What to do
Show each line in the items below that contains the word "family", copying every such line in full.

Stored items:

----

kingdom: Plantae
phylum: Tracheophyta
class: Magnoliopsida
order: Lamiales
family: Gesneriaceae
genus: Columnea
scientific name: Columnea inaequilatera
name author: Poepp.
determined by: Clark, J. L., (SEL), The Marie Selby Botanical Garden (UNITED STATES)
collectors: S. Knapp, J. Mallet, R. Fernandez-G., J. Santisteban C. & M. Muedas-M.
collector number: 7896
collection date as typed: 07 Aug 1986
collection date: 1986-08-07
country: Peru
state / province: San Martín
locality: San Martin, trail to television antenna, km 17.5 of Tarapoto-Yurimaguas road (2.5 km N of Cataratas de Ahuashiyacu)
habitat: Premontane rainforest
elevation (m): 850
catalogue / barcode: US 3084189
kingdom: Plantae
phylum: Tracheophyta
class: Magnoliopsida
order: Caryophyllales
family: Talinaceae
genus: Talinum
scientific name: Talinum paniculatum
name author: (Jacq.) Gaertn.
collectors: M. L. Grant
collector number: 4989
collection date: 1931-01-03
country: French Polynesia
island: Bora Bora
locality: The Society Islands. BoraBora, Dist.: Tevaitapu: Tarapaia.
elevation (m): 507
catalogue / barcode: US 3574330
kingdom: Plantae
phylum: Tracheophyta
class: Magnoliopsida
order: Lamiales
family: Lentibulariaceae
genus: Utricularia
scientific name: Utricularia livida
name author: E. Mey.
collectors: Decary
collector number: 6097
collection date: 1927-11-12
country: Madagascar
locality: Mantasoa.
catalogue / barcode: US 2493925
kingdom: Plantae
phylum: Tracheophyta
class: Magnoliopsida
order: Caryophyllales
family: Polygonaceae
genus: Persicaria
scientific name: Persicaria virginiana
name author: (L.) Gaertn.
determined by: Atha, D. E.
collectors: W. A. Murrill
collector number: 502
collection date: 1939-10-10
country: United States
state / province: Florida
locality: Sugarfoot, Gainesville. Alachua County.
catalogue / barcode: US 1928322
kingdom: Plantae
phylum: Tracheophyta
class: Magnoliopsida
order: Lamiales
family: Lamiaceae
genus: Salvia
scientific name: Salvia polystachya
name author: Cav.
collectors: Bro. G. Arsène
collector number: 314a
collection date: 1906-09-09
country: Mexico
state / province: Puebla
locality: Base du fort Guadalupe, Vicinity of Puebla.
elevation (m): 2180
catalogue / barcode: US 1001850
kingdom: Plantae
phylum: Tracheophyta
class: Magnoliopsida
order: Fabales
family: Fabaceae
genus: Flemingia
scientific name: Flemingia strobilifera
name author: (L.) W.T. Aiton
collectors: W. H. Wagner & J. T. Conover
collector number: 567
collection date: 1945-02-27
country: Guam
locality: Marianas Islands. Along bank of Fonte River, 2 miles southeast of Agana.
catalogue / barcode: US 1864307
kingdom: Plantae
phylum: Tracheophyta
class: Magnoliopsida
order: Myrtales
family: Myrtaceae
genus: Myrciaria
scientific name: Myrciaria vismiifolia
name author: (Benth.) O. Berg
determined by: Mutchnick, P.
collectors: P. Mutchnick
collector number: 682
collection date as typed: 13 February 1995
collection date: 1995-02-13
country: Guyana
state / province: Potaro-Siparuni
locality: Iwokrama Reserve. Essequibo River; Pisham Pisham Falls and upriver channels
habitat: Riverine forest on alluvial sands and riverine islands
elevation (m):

----

Response to this exercise
family: Gesneriaceae
family: Talinaceae
family: Lentibulariaceae
family: Polygonaceae
family: Lamiaceae
family: Fabaceae
family: Myrtaceae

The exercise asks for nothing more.